John Neeson is Managing Director and Co-Founder of SiriusDecisions. He is a well-recognized thought leader in business-to-business marketing, with more than 25 years of experience focused on marketing, product development, sales management, communications and general management. Follow John on Twitter @jneeson


4 Comments

  • Owen Ashby, 10th June 2013 at 9:43 am

    Reply

    I agree. I think what we’re seeing here is a maturation of the B2B sales engagement process and a far better understanding of the importance of the customers’ “buying cycle/process”. It’s been tough to date, shifting organisations away from the notion of a “sales cycle” but I guess this evidence shows the transition is becoming mainstream. Now then it’s a case of ensuring that the “Campaigns in a Box” are constructed around well researched and defined offers and value propositions that are consistently and accurately mapped to a known and well defined customer need that the company can address consistently and profitably better than anyone else…..I guess now that we have the attention of the sales team and less of a drive for volume “leads” we can collectively deliver a better B2B Sales & Marketing function all round..

  • Jason Wesbecher, 10th June 2013 at 3:46 pm

    Reply

    Thanks both to the ubiquity and transparency of information available, customers today possess detailed knowledge about the product under consideration before they ever speak with a salesperson. This has had the effect of creating an economy of hyper-informed, opinionated, and frugal buyers who can accomplish much of their due diligence outside of the presence of the salesperson. Any yet, the vast majority of sales teams cling at their peril to the dated sales processes and tools that have worked for them in the past…

  • Paul Everett, 4th July 2013 at 7:05 am

    Reply

    It’s really interesting to contrast this research with ITSMA’s study here: https://www.itsma.com/ezine/value-in-every-stage-of-the-purchase-process/

    “According to ITSMA’s How Buyers Consume Information Survey, 70% of customers want to talk to sales during the epiphany, awareness, and interest stages: when they’re information-grazing, when they first learn what you can do, and when they put you on the shortlist. In fact, buyers perceive value in interacting with sales at every stage of the buying process—even the early stages.”

    I don’t see the two viewpoints as mutually exclusive.

    Of course buyers are sourcing more of their own information and that’s taking away the ‘gatekeeper’ role for sales early on in the buying cycle.

    But that doesn’t mean to say buyers don’t want to meet well-informed, consultative representatives from a supplier early in the process – particularly if the meeting will add some specific value/help them work through a challenge. Some people like to research; some people like to meet.

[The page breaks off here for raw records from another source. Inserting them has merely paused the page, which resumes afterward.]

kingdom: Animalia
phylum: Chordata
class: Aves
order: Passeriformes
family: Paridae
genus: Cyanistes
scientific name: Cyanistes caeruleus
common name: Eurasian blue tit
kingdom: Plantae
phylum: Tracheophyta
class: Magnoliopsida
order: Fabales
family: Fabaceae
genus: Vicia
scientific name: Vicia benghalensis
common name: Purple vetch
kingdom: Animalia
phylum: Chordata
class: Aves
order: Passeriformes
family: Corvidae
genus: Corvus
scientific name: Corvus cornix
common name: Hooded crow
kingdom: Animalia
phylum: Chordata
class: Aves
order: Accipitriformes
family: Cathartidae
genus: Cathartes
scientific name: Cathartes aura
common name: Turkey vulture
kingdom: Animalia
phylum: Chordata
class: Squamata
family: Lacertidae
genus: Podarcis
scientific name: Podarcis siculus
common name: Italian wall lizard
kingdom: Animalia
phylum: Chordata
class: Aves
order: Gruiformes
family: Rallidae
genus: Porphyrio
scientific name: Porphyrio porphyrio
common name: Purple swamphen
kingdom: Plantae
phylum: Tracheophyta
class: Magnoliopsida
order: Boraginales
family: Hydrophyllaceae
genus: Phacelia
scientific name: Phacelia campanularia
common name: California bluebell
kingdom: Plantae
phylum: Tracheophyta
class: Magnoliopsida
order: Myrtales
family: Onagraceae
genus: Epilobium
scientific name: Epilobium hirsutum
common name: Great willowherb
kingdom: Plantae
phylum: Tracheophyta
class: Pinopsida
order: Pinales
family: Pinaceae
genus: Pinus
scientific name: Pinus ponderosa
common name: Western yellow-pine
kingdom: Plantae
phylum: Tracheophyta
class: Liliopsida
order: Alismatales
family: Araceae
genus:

    Many buyers want to meet sales early on – they just don’t want to be sold to.

    This is leading to an even more integrated setup for marketing and sales – it’s not only a case of marketing working the lead through to a highly qualified opportunity and then handing off to sales. It can also be a case of joint working early in the funnel – so marketing ‘own’ the contact, but can use sales (or often business development) to take some early meetings that help progress the lead.

  • Kurt Shaver, 8th July 2013 at 7:19 pm

    Reply

    I agree with all three points. One way to address this is via improved social selling skills wherein each salesperson becomes a micro-marketer. Corporate salespeople are not used to creating or even sharing content but social technology like LinkedIn and Twitter make it possible now. Smart companies are realizing that the sales teams’ social networks are the highest trust content delivery channel available to distribute the Marketing content that engages buyers early in the sales cycle.